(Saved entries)
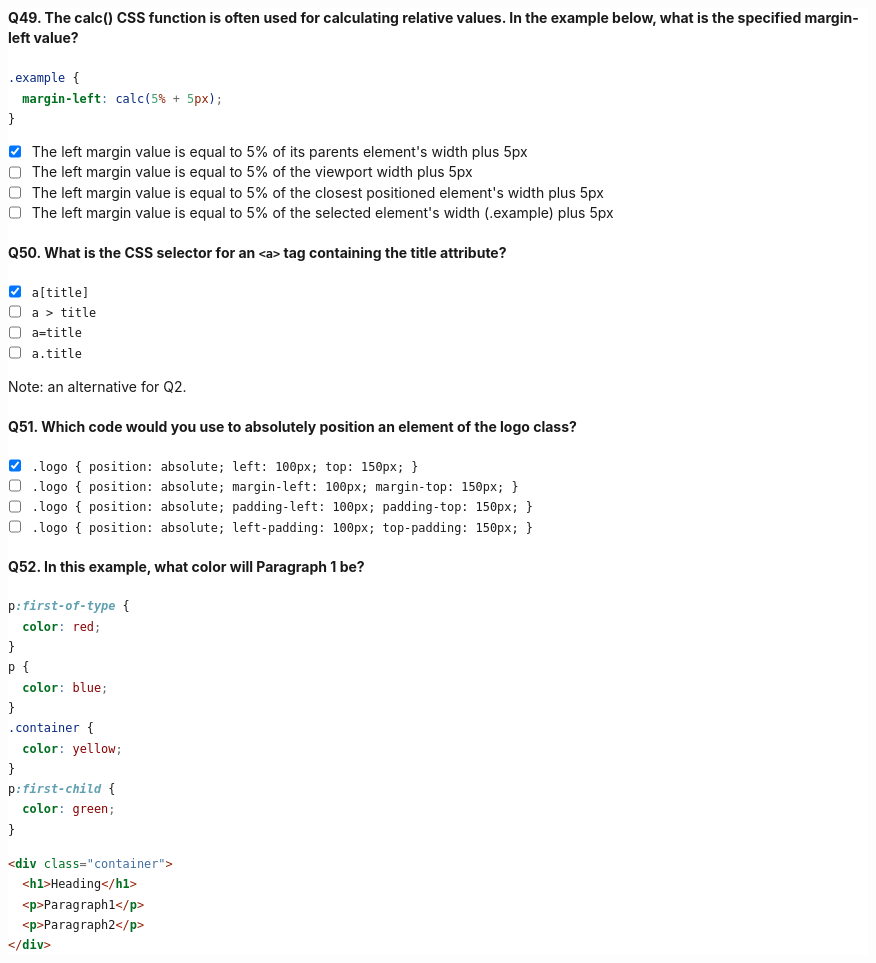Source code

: #### Q49. The calc() CSS function is often used for calculating relative values. In the example below, what is the specified margin-left value?

```css
.example {
  margin-left: calc(5% + 5px);
}
```

- [x] The left margin value is equal to 5% of its parents element's width plus 5px
- [ ] The left margin value is equal to 5% of the viewport width plus 5px
- [ ] The left margin value is equal to 5% of the closest positioned element's width plus 5px
- [ ] The left margin value is equal to 5% of the selected element's width (.example) plus 5px

#### Q50. What is the CSS selector for an `<a>` tag containing the title attribute?

- [x] `a[title]`
- [ ] `a > title`
- [ ] `a=title`
- [ ] `a.title`

Note: an alternative for Q2.

#### Q51. Which code would you use to absolutely position an element of the logo class?

- [x] `.logo { position: absolute; left: 100px; top: 150px; }`
- [ ] `.logo { position: absolute; margin-left: 100px; margin-top: 150px; }`
- [ ] `.logo { position: absolute; padding-left: 100px; padding-top: 150px; }`
- [ ] `.logo { position: absolute; left-padding: 100px; top-padding: 150px; }`

#### Q52. In this example, what color will Paragraph 1 be?

```css
p:first-of-type {
  color: red;
}
p {
  color: blue;
}
.container {
  color: yellow;
}
p:first-child {
  color: green;
}
```

```html
<div class="container">
  <h1>Heading</h1>
  <p>Paragraph1</p>
  <p>Paragraph2</p>
</div>
```
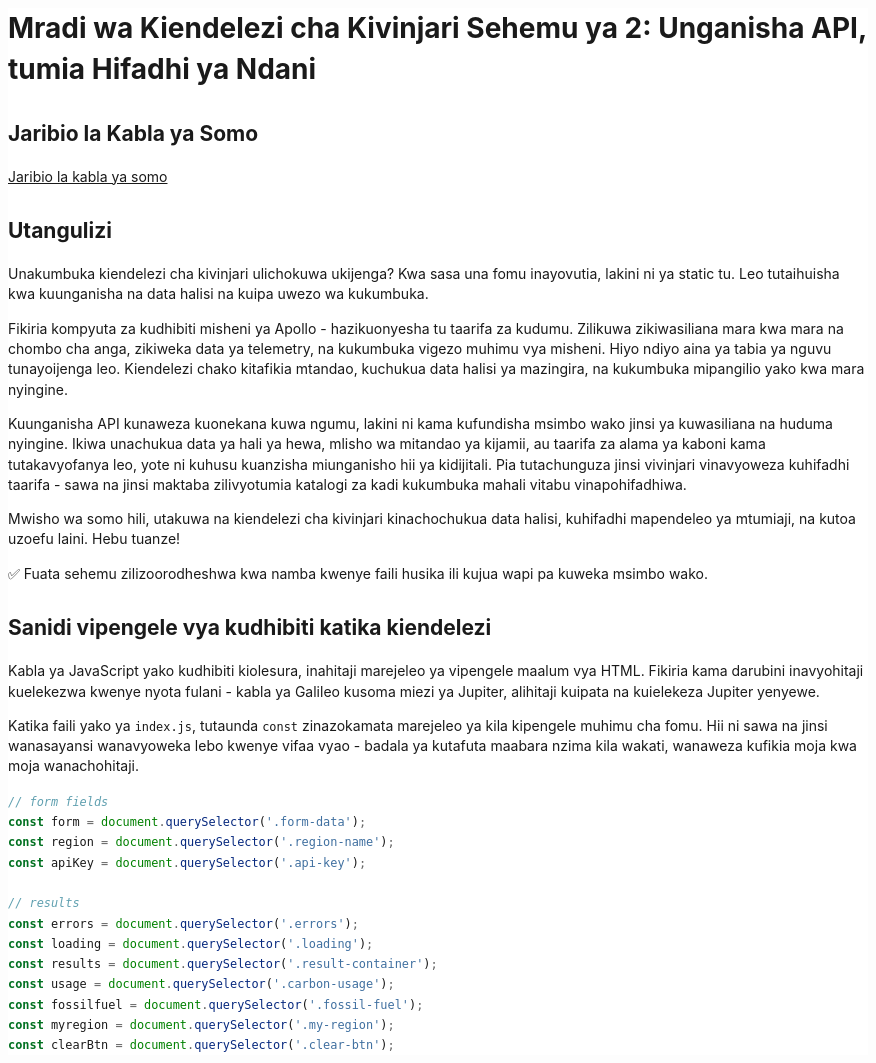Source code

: 
# Mradi wa Kiendelezi cha Kivinjari Sehemu ya 2: Unganisha API, tumia Hifadhi ya Ndani

## Jaribio la Kabla ya Somo

[Jaribio la kabla ya somo](https://ff-quizzes.netlify.app/web/quiz/25)

## Utangulizi

Unakumbuka kiendelezi cha kivinjari ulichokuwa ukijenga? Kwa sasa una fomu inayovutia, lakini ni ya static tu. Leo tutaihuisha kwa kuunganisha na data halisi na kuipa uwezo wa kukumbuka.

Fikiria kompyuta za kudhibiti misheni ya Apollo - hazikuonyesha tu taarifa za kudumu. Zilikuwa zikiwasiliana mara kwa mara na chombo cha anga, zikiweka data ya telemetry, na kukumbuka vigezo muhimu vya misheni. Hiyo ndiyo aina ya tabia ya nguvu tunayoijenga leo. Kiendelezi chako kitafikia mtandao, kuchukua data halisi ya mazingira, na kukumbuka mipangilio yako kwa mara nyingine.

Kuunganisha API kunaweza kuonekana kuwa ngumu, lakini ni kama kufundisha msimbo wako jinsi ya kuwasiliana na huduma nyingine. Ikiwa unachukua data ya hali ya hewa, mlisho wa mitandao ya kijamii, au taarifa za alama ya kaboni kama tutakavyofanya leo, yote ni kuhusu kuanzisha miunganisho hii ya kidijitali. Pia tutachunguza jinsi vivinjari vinavyoweza kuhifadhi taarifa - sawa na jinsi maktaba zilivyotumia katalogi za kadi kukumbuka mahali vitabu vinapohifadhiwa.

Mwisho wa somo hili, utakuwa na kiendelezi cha kivinjari kinachochukua data halisi, kuhifadhi mapendeleo ya mtumiaji, na kutoa uzoefu laini. Hebu tuanze!

✅ Fuata sehemu zilizoorodheshwa kwa namba kwenye faili husika ili kujua wapi pa kuweka msimbo wako.

## Sanidi vipengele vya kudhibiti katika kiendelezi

Kabla ya JavaScript yako kudhibiti kiolesura, inahitaji marejeleo ya vipengele maalum vya HTML. Fikiria kama darubini inavyohitaji kuelekezwa kwenye nyota fulani - kabla ya Galileo kusoma miezi ya Jupiter, alihitaji kuipata na kuielekeza Jupiter yenyewe.

Katika faili yako ya `index.js`, tutaunda `const` zinazokamata marejeleo ya kila kipengele muhimu cha fomu. Hii ni sawa na jinsi wanasayansi wanavyoweka lebo kwenye vifaa vyao - badala ya kutafuta maabara nzima kila wakati, wanaweza kufikia moja kwa moja wanachohitaji.

```javascript
// form fields
const form = document.querySelector('.form-data');
const region = document.querySelector('.region-name');
const apiKey = document.querySelector('.api-key');

// results
const errors = document.querySelector('.errors');
const loading = document.querySelector('.loading');
const results = document.querySelector('.result-container');
const usage = document.querySelector('.carbon-usage');
const fossilfuel = document.querySelector('.fossil-fuel');
const myregion = document.querySelector('.my-region');
const clearBtn = document.querySelector('.clear-btn');
```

■ Aim of the exercise: Above are the records; copy exactly the lines from the one with "#### Q52. In" through the one with "Unakumbuka kiendelezi cha", including both, and nothing more. Leave out pictures.

■ Answer for this exercise:
#### Q52. In this example, what color will Paragraph 1 be?

```css
p:first-of-type {
  color: red;
}
p {
  color: blue;
}
.container {
  color: yellow;
}
p:first-child {
  color: green;
}
```

```html
<div class="container">
  <h1>Heading</h1>
  <p>Paragraph1</p>
  <p>Paragraph2</p>
</div>
```
Source code

: 
# Mradi wa Kiendelezi cha Kivinjari Sehemu ya 2: Unganisha API, tumia Hifadhi ya Ndani

## Jaribio la Kabla ya Somo

[Jaribio la kabla ya somo](https://ff-quizzes.netlify.app/web/quiz/25)

## Utangulizi

Unakumbuka kiendelezi cha kivinjari ulichokuwa ukijenga? Kwa sasa una fomu inayovutia, lakini ni ya static tu. Leo tutaihuisha kwa kuunganisha na data halisi na kuipa uwezo wa kukumbuka.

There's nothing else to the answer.